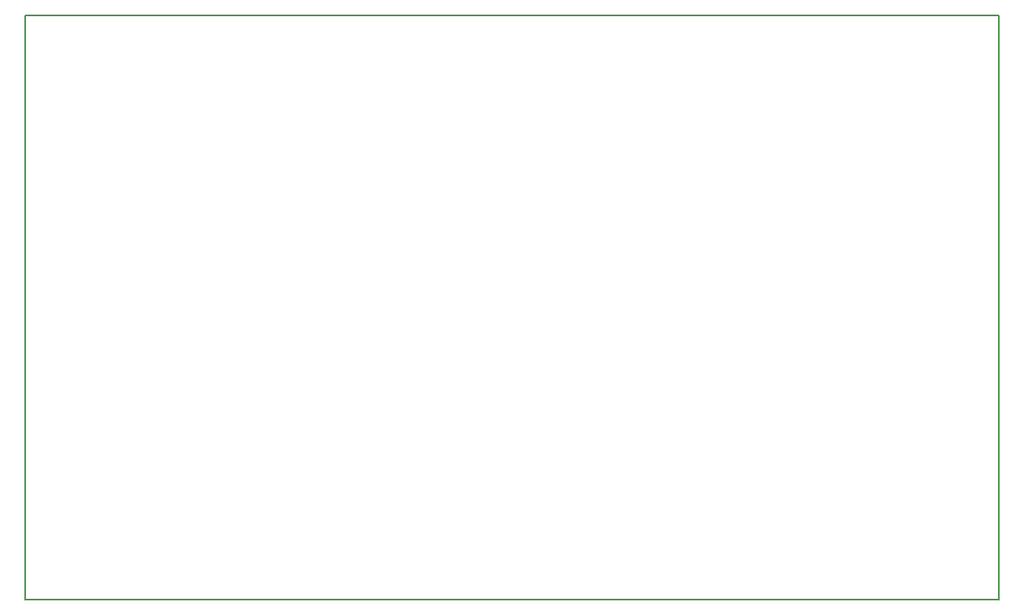
<source format=gbr>
%TF.GenerationSoftware,KiCad,Pcbnew,7.0.10*%
%TF.CreationDate,2025-01-22T21:10:17-07:00*%
%TF.ProjectId,HIVA,48495641-2e6b-4696-9361-645f70636258,rev?*%
%TF.SameCoordinates,Original*%
%TF.FileFunction,Profile,NP*%
%FSLAX46Y46*%
G04 Gerber Fmt 4.6, Leading zero omitted, Abs format (unit mm)*
G04 Created by KiCad (PCBNEW 7.0.10) date 2025-01-22 21:10:17*
%MOMM*%
%LPD*%
G01*
G04 APERTURE LIST*
%TA.AperFunction,Profile*%
%ADD10C,0.200000*%
%TD*%
G04 APERTURE END LIST*
D10*
X0Y0D02*
X101600000Y0D01*
X101600000Y-60960000D01*
X0Y-60960000D01*
X0Y0D01*
M02*

</source>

TASK: Write out exactly the lines from the line containing "X101600000Y-60960000D01*" to the end of the listing above, both included, and nothing else.

EXERCISE RESPONSE:
X101600000Y-60960000D01*
X0Y-60960000D01*
X0Y0D01*
M02*

</source>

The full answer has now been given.